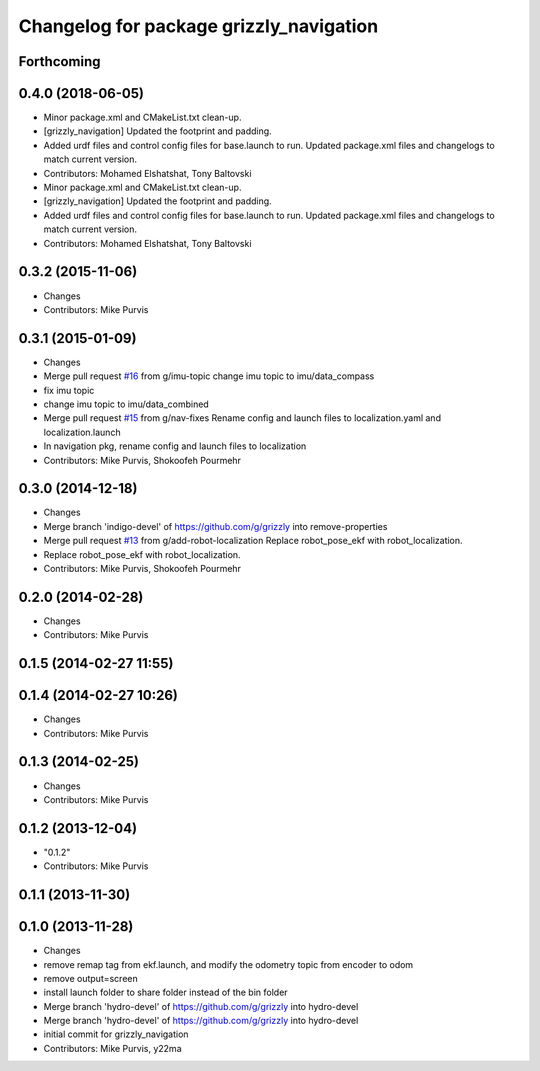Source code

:^^^^^^^^^^^^^^^^^^^^^^^^^^^^^^^^^^^^^^^^
Changelog for package grizzly_navigation
^^^^^^^^^^^^^^^^^^^^^^^^^^^^^^^^^^^^^^^^

Forthcoming
-----------

0.4.0 (2018-06-05)
------------------
* Minor package.xml and CMakeList.txt clean-up.
* [grizzly_navigation] Updated the footprint and padding.
* Added urdf files and control config files for base.launch to run. Updated package.xml files and changelogs to match current version.
* Contributors: Mohamed Elshatshat, Tony Baltovski
* Minor package.xml and CMakeList.txt clean-up.
* [grizzly_navigation] Updated the footprint and padding.
* Added urdf files and control config files for base.launch to run. Updated package.xml files and changelogs to match current version.
* Contributors: Mohamed Elshatshat, Tony Baltovski

0.3.2 (2015-11-06)
------------------
* Changes
* Contributors: Mike Purvis

0.3.1 (2015-01-09)
------------------
* Changes
* Merge pull request `#16 <https://github.com/g/grizzly/issues/16>`_ from g/imu-topic
  change imu topic to imu/data_compass
* fix imu topic
* change imu topic to imu/data_combined
* Merge pull request `#15 <https://github.com/g/grizzly/issues/15>`_ from g/nav-fixes
  Rename config and launch files to localization.yaml and localization.launch
* In navigation pkg, rename config and launch files to localization
* Contributors: Mike Purvis, Shokoofeh Pourmehr

0.3.0 (2014-12-18)
------------------
* Changes
* Merge branch 'indigo-devel' of https://github.com/g/grizzly into remove-properties
* Merge pull request `#13 <https://github.com/g/grizzly/issues/13>`_ from g/add-robot-localization
  Replace robot_pose_ekf with robot_localization.
* Replace robot_pose_ekf with robot_localization.
* Contributors: Mike Purvis, Shokoofeh Pourmehr

0.2.0 (2014-02-28)
------------------
* Changes
* Contributors: Mike Purvis

0.1.5 (2014-02-27 11:55)
------------------------

0.1.4 (2014-02-27 10:26)
------------------------
* Changes
* Contributors: Mike Purvis

0.1.3 (2014-02-25)
------------------
* Changes
* Contributors: Mike Purvis

0.1.2 (2013-12-04)
------------------
* "0.1.2"
* Contributors: Mike Purvis

0.1.1 (2013-11-30)
------------------

0.1.0 (2013-11-28)
------------------
* Changes
* remove remap tag from ekf.launch, and modify the odometry topic from encoder to odom
* remove output=screen
* install launch folder to share folder instead of the bin folder
* Merge branch 'hydro-devel' of https://github.com/g/grizzly into hydro-devel
* Merge branch 'hydro-devel' of https://github.com/g/grizzly into hydro-devel
* initial commit for grizzly_navigation
* Contributors: Mike Purvis, y22ma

= = = =

Written task →
Every record above, copied exactly and without a single picture, makes up the answer.

Answer for the task →
Source code

:^^^^^^^^^^^^^^^^^^^^^^^^^^^^^^^^^^^^^^^^
Changelog for package grizzly_navigation
^^^^^^^^^^^^^^^^^^^^^^^^^^^^^^^^^^^^^^^^

Forthcoming
-----------

0.4.0 (2018-06-05)
------------------
* Minor package.xml and CMakeList.txt clean-up.
* [grizzly_navigation] Updated the footprint and padding.
* Added urdf files and control config files for base.launch to run. Updated package.xml files and changelogs to match current version.
* Contributors: Mohamed Elshatshat, Tony Baltovski
* Minor package.xml and CMakeList.txt clean-up.
* [grizzly_navigation] Updated the footprint and padding.
* Added urdf files and control config files for base.launch to run. Updated package.xml files and changelogs to match current version.
* Contributors: Mohamed Elshatshat, Tony Baltovski

0.3.2 (2015-11-06)
------------------
* Changes
* Contributors: Mike Purvis

0.3.1 (2015-01-09)
------------------
* Changes
* Merge pull request `#16 <https://github.com/g/grizzly/issues/16>`_ from g/imu-topic
  change imu topic to imu/data_compass
* fix imu topic
* change imu topic to imu/data_combined
* Merge pull request `#15 <https://github.com/g/grizzly/issues/15>`_ from g/nav-fixes
  Rename config and launch files to localization.yaml and localization.launch
* In navigation pkg, rename config and launch files to localization
* Contributors: Mike Purvis, Shokoofeh Pourmehr

0.3.0 (2014-12-18)
------------------
* Changes
* Merge branch 'indigo-devel' of https://github.com/g/grizzly into remove-properties
* Merge pull request `#13 <https://github.com/g/grizzly/issues/13>`_ from g/add-robot-localization
  Replace robot_pose_ekf with robot_localization.
* Replace robot_pose_ekf with robot_localization.
* Contributors: Mike Purvis, Shokoofeh Pourmehr

0.2.0 (2014-02-28)
------------------
* Changes
* Contributors: Mike Purvis

0.1.5 (2014-02-27 11:55)
------------------------

0.1.4 (2014-02-27 10:26)
------------------------
* Changes
* Contributors: Mike Purvis

0.1.3 (2014-02-25)
------------------
* Changes
* Contributors: Mike Purvis

0.1.2 (2013-12-04)
------------------
* "0.1.2"
* Contributors: Mike Purvis

0.1.1 (2013-11-30)
------------------

0.1.0 (2013-11-28)
------------------
* Changes
* remove remap tag from ekf.launch, and modify the odometry topic from encoder to odom
* remove output=screen
* install launch folder to share folder instead of the bin folder
* Merge branch 'hydro-devel' of https://github.com/g/grizzly into hydro-devel
* Merge branch 'hydro-devel' of https://github.com/g/grizzly into hydro-devel
* initial commit for grizzly_navigation
* Contributors: Mike Purvis, y22ma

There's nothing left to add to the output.